EXERCISE BRIEF
Output only the lines from the start of the entries through the line holding "[370,128,378,135] - ->". Each line must match the original exactly.

PROVIDED RECORDS
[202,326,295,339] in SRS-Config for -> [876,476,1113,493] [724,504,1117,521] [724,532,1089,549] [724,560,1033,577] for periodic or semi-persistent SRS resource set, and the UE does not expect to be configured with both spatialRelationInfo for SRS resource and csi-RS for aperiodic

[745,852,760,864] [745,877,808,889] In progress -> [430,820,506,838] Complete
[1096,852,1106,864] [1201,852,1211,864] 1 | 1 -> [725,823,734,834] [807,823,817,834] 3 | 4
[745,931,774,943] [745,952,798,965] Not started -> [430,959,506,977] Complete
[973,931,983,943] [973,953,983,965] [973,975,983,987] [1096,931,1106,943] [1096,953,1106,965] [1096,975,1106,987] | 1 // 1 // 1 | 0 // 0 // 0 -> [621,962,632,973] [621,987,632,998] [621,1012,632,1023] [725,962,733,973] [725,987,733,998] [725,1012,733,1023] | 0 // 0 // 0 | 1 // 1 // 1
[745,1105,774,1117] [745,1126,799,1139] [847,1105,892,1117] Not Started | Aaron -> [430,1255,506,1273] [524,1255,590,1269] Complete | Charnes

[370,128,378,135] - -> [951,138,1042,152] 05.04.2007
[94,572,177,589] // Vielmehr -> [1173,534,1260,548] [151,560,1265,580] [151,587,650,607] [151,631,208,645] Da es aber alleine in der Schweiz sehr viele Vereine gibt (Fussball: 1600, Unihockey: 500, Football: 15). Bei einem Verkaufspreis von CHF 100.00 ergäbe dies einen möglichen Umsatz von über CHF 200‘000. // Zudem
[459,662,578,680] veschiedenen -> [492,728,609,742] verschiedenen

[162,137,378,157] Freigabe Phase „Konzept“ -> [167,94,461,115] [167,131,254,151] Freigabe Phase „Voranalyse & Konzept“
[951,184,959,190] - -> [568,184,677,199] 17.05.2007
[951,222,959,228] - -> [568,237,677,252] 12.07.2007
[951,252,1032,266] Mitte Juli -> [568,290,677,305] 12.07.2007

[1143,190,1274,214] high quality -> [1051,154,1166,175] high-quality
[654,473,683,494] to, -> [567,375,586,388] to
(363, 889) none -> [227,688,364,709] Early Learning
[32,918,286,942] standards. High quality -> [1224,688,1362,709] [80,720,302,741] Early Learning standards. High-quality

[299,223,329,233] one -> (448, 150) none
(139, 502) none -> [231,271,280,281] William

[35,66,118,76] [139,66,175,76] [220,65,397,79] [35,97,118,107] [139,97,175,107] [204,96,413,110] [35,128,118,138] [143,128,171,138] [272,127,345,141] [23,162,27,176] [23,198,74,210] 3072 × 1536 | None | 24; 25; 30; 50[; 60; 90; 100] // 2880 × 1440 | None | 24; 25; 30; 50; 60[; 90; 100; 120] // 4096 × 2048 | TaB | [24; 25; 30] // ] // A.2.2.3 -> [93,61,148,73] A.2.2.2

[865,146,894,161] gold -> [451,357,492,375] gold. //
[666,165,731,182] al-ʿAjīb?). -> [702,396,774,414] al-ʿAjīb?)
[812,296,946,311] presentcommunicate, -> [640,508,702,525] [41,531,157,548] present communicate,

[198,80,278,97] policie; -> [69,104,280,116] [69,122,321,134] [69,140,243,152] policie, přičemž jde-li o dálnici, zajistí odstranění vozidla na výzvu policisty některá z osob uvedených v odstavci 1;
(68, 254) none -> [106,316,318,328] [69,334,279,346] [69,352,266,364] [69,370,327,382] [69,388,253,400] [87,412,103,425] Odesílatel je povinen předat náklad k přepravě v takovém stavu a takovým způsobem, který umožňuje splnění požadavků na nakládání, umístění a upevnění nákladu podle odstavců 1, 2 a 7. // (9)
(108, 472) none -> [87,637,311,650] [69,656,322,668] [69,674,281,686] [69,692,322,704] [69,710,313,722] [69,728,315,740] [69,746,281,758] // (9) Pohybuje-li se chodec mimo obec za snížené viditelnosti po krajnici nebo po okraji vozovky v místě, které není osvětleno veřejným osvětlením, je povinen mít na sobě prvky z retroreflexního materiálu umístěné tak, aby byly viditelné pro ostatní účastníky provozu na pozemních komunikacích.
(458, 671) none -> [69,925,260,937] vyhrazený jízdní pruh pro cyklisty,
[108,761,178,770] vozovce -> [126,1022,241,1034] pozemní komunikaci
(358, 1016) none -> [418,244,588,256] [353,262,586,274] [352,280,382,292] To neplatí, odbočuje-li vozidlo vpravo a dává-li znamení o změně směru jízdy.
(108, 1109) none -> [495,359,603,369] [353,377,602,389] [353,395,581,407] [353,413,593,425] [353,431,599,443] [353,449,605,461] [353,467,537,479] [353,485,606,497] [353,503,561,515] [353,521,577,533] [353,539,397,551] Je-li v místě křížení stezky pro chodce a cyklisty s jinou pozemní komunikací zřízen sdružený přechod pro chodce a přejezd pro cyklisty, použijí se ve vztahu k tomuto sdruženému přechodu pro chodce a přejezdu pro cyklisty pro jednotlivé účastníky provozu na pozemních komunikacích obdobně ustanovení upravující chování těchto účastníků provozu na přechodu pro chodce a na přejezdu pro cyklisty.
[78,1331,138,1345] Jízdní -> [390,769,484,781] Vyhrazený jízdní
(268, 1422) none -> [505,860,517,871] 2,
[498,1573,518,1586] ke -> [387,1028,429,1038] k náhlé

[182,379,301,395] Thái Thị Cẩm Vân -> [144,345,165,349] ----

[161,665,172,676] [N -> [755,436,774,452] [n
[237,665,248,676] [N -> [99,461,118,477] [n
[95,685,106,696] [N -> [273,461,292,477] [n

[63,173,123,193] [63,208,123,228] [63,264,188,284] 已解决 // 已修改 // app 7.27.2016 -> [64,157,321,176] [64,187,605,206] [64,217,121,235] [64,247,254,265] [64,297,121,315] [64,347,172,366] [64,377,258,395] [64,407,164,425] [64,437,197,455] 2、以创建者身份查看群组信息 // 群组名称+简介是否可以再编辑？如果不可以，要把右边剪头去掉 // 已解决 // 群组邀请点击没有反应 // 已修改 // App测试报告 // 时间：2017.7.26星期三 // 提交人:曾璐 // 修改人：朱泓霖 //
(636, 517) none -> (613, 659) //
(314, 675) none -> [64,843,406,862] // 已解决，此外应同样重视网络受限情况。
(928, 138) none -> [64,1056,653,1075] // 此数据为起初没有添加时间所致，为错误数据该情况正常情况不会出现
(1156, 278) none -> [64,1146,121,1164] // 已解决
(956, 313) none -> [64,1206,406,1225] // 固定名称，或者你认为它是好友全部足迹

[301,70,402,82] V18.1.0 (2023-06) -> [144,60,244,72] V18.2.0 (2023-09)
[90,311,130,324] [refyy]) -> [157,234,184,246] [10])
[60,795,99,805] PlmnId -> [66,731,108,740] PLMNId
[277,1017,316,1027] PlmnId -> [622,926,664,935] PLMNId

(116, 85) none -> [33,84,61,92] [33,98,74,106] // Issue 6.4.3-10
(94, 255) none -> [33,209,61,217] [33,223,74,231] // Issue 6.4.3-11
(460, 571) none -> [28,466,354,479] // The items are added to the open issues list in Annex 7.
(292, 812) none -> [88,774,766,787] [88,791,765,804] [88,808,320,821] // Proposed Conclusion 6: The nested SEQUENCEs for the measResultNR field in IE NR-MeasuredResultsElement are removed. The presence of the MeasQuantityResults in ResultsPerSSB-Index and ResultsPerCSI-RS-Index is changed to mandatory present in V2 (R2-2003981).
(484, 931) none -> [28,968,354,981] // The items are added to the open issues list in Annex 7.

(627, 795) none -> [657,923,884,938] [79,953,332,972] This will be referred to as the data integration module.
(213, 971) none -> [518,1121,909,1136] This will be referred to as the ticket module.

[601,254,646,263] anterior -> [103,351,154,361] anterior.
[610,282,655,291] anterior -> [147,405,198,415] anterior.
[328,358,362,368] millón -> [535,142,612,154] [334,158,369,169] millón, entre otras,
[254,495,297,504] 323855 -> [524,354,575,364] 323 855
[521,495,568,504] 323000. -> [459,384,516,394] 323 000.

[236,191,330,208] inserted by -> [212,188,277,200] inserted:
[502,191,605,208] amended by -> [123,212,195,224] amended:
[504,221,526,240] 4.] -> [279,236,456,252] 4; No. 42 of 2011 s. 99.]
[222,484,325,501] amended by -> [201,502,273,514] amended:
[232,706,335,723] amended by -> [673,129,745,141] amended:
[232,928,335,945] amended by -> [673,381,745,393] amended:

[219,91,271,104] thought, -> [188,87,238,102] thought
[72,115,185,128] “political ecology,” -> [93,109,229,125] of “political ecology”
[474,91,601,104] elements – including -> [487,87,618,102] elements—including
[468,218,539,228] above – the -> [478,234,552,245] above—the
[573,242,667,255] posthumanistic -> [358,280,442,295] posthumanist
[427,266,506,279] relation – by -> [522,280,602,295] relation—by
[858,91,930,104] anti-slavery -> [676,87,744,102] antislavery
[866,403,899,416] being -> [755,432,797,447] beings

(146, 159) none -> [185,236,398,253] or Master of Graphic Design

RESULT
[202,326,295,339] in SRS-Config for -> [876,476,1113,493] [724,504,1117,521] [724,532,1089,549] [724,560,1033,577] for periodic or semi-persistent SRS resource set, and the UE does not expect to be configured with both spatialRelationInfo for SRS resource and csi-RS for aperiodic

[745,852,760,864] [745,877,808,889] In progress -> [430,820,506,838] Complete
[1096,852,1106,864] [1201,852,1211,864] 1 | 1 -> [725,823,734,834] [807,823,817,834] 3 | 4
[745,931,774,943] [745,952,798,965] Not started -> [430,959,506,977] Complete
[973,931,983,943] [973,953,983,965] [973,975,983,987] [1096,931,1106,943] [1096,953,1106,965] [1096,975,1106,987] | 1 // 1 // 1 | 0 // 0 // 0 -> [621,962,632,973] [621,987,632,998] [621,1012,632,1023] [725,962,733,973] [725,987,733,998] [725,1012,733,1023] | 0 // 0 // 0 | 1 // 1 // 1
[745,1105,774,1117] [745,1126,799,1139] [847,1105,892,1117] Not Started | Aaron -> [430,1255,506,1273] [524,1255,590,1269] Complete | Charnes

[370,128,378,135] - -> [951,138,1042,152] 05.04.2007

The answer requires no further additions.